Monday, 27 September 2010

More than 300

I don't know much about Ancient warfare but I always enjoy the games.

Using the free set of rules Basic Impetus we hadn't determined a scenario. However Ade had brought more hoplites than you shake a stick at and Richard's Persians would have made Darius jealous.

We sorted out a couple of armies roughly from the lists and split each force into three, as there were six of us. Then haphazardly arranged some terrain on a 12' by 6' table.

As generally happens with such a lack of organisation we had a cracking game

Losing the initial dice roll the greeks set up first. With a long front to defend the greeks spread themselves thinly. One wing separated from the rest by a wood, admittedly filled with light infantry, and the other hiding behind a hill. Only the left hand wing had a unit of horse.

With the advantage of setting up second the Persians placed all their mass of horse on the right. In the centre the Immortals and on the left the sparabaras.

Moving first the Persians set their simple plan in motion. Charge in the horse on the right where they outnumbered the greek cavalry then swing them round the back and into the rear. In the centre and left the plan was to adopt hit and run tactics that slightly quicker bow armed troops can make against ponderous hoplites.

Of course the plan did not begin well with the greek horse holding their own although outnumbered three to one. The Immortals bows however began well while the sparabaras moved forward en masse.

The greek phalanx had little option than to simply advance and the initiative throw system meant that it was inevitable that they would make contact sooner or later. However the immortals proved more than a match and saw them off in style.

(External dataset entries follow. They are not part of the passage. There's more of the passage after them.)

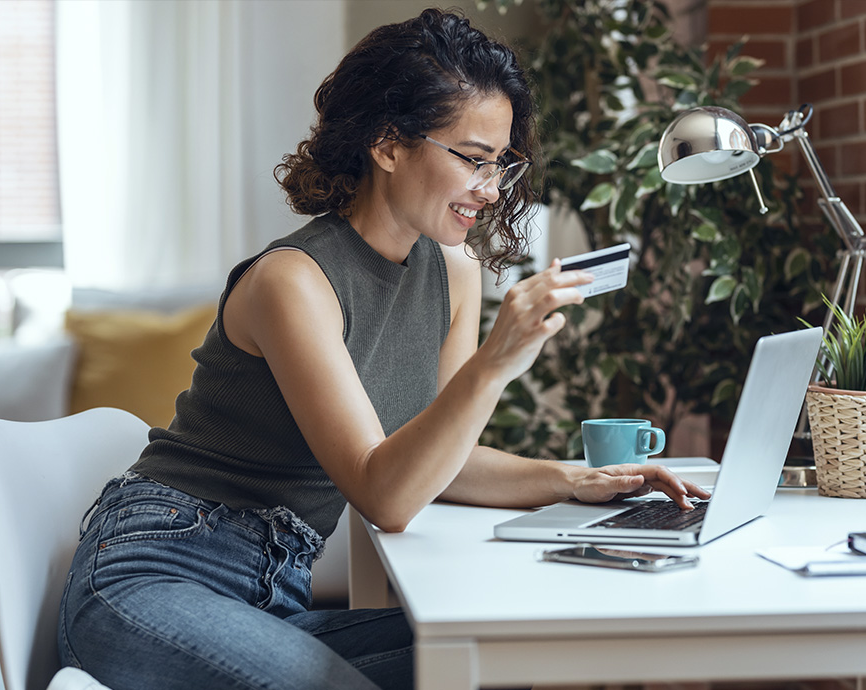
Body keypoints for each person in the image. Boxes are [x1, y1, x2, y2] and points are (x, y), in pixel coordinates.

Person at [57, 8, 709, 690]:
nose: (490, 191)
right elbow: (386, 496)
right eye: (473, 159)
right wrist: (494, 364)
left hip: (271, 598)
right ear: (389, 144)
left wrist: (577, 480)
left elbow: (436, 463)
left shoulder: (451, 272)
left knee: (512, 650)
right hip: (150, 577)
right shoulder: (292, 281)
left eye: (501, 164)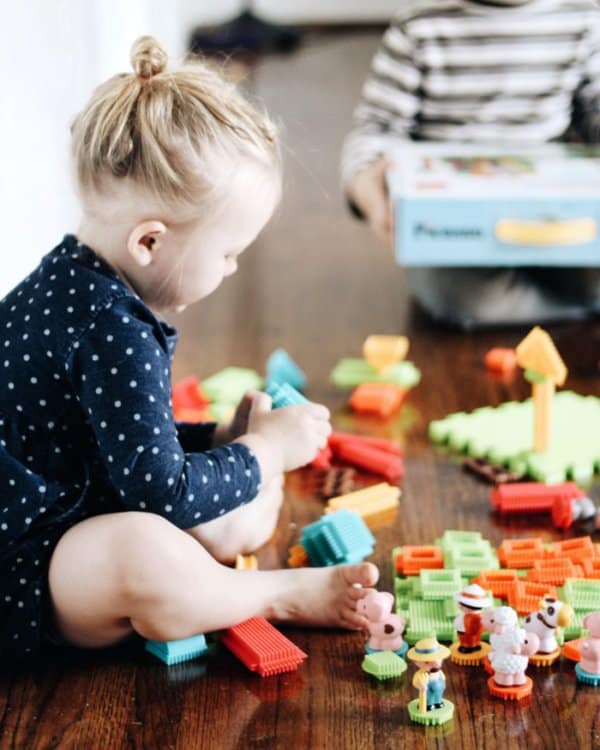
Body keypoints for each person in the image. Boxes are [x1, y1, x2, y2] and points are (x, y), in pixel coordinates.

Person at [0, 36, 378, 662]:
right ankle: (275, 594)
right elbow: (158, 494)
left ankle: (219, 561)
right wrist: (265, 450)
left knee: (214, 513)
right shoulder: (113, 329)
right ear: (150, 241)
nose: (230, 270)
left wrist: (213, 439)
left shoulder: (67, 276)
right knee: (146, 551)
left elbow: (114, 439)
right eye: (227, 253)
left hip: (53, 508)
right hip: (23, 566)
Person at [342, 0, 600, 329]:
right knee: (465, 299)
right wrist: (368, 186)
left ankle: (571, 299)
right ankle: (575, 310)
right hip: (456, 230)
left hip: (556, 220)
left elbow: (593, 113)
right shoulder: (421, 26)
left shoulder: (582, 16)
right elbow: (375, 130)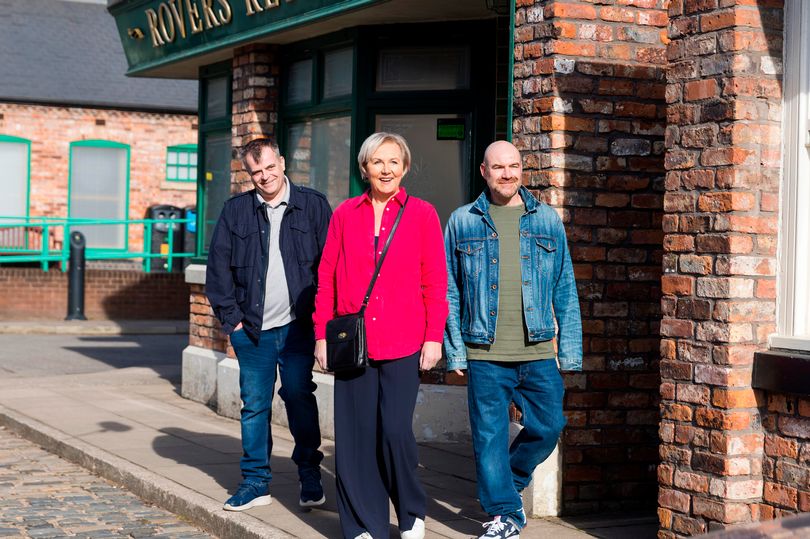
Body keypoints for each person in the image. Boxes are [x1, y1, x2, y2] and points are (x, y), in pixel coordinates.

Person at [444, 141, 582, 539]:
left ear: (522, 170)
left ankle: (509, 480)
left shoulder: (546, 220)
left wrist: (569, 351)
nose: (508, 174)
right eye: (498, 167)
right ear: (484, 172)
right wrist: (455, 349)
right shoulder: (462, 221)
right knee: (488, 436)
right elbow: (450, 292)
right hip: (483, 350)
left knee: (549, 425)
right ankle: (504, 514)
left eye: (514, 166)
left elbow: (565, 287)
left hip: (538, 350)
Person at [313, 132, 448, 539]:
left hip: (404, 340)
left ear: (404, 167)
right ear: (365, 168)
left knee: (394, 431)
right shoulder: (344, 214)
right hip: (352, 344)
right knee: (354, 440)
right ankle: (361, 525)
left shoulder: (422, 214)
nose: (386, 169)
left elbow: (435, 281)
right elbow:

A phalanx hits the immortals.

In true Basic Impetus style the game swung to and fro but the advantage stayed with the Persians' archery which were able to inflict damage on the hoplites and thus remove the Impetus advantage before melee.

Brave sparabaras charge into a phalanx worn down by archery.

Once the Persian horse had destoyed the greek cavalry and were given free rein (pun intended) the hoplites proved too rigid a formation to deal with horse, bow and spearman and inevitably they were worn down and with very little Persian loss they reached their Demoralisation Value and had therefore lost.
Our group likes BI a lot and play it in preference to the full set, Impetus, a copy of which I think we all own. Definitely a case of fun over substance.
Cheese: le Pies d'Angloys. A little ripe!